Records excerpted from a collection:
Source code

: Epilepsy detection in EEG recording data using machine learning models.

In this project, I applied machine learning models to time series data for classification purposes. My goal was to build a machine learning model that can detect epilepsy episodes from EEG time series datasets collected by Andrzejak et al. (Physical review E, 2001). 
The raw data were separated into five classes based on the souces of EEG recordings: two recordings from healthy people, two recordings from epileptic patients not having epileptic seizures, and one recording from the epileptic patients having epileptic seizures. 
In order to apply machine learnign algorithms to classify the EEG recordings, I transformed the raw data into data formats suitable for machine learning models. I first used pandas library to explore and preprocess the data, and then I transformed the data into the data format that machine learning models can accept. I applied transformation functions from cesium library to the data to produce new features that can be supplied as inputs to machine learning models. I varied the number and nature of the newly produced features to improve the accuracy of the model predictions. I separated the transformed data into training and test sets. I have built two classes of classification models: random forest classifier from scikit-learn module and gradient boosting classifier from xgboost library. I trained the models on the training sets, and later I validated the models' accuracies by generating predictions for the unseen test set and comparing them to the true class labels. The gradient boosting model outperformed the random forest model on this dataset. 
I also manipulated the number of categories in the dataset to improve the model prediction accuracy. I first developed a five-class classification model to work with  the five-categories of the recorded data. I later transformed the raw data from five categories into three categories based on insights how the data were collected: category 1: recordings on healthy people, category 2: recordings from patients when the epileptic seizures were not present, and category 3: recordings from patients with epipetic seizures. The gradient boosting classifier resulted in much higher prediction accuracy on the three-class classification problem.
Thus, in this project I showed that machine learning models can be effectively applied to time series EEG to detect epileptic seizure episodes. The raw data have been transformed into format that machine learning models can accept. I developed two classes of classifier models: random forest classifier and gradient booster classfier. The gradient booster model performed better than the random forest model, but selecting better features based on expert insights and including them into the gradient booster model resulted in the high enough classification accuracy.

* * *

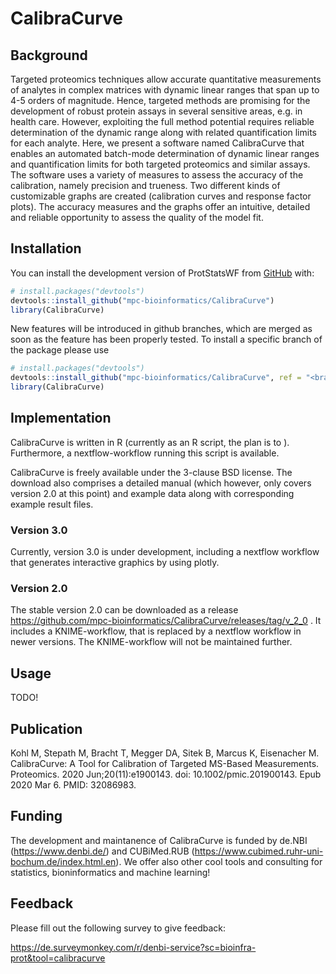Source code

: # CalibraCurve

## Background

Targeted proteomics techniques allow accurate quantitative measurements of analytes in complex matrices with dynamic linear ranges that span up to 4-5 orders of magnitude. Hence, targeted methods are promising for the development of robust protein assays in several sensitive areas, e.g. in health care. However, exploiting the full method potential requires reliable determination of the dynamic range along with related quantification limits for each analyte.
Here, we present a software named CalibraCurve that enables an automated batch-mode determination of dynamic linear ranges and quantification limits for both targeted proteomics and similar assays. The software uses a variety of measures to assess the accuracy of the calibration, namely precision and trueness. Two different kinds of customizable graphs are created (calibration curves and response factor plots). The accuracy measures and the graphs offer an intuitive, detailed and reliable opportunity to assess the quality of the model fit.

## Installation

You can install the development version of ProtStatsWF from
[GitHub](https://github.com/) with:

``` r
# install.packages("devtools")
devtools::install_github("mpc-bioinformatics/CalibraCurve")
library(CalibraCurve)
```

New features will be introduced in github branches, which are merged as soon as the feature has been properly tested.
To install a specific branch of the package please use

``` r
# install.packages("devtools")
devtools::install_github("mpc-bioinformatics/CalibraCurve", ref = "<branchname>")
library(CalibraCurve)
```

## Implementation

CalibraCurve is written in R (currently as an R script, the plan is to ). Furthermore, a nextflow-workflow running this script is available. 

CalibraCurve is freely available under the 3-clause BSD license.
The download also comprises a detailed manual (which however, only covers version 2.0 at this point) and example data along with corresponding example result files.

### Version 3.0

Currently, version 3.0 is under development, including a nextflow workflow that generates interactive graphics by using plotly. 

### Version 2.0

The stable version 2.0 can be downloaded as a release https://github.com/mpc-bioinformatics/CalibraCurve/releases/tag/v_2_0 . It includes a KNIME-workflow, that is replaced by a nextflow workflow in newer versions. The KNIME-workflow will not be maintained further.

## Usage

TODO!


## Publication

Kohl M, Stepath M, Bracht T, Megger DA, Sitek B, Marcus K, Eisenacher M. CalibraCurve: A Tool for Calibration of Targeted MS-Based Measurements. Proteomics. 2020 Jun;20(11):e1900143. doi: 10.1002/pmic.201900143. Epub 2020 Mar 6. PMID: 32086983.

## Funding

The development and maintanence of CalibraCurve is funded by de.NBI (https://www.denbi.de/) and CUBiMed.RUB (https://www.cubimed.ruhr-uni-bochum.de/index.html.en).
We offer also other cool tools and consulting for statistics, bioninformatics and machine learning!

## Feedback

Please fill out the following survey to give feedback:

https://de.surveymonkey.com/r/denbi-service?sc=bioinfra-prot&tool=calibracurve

### ABOUT THIS EXERCISE:
Within the data, count the lines that hold the word "developed". Answer with the figure and nothing more.

### EXERCISE RESPONSE:
2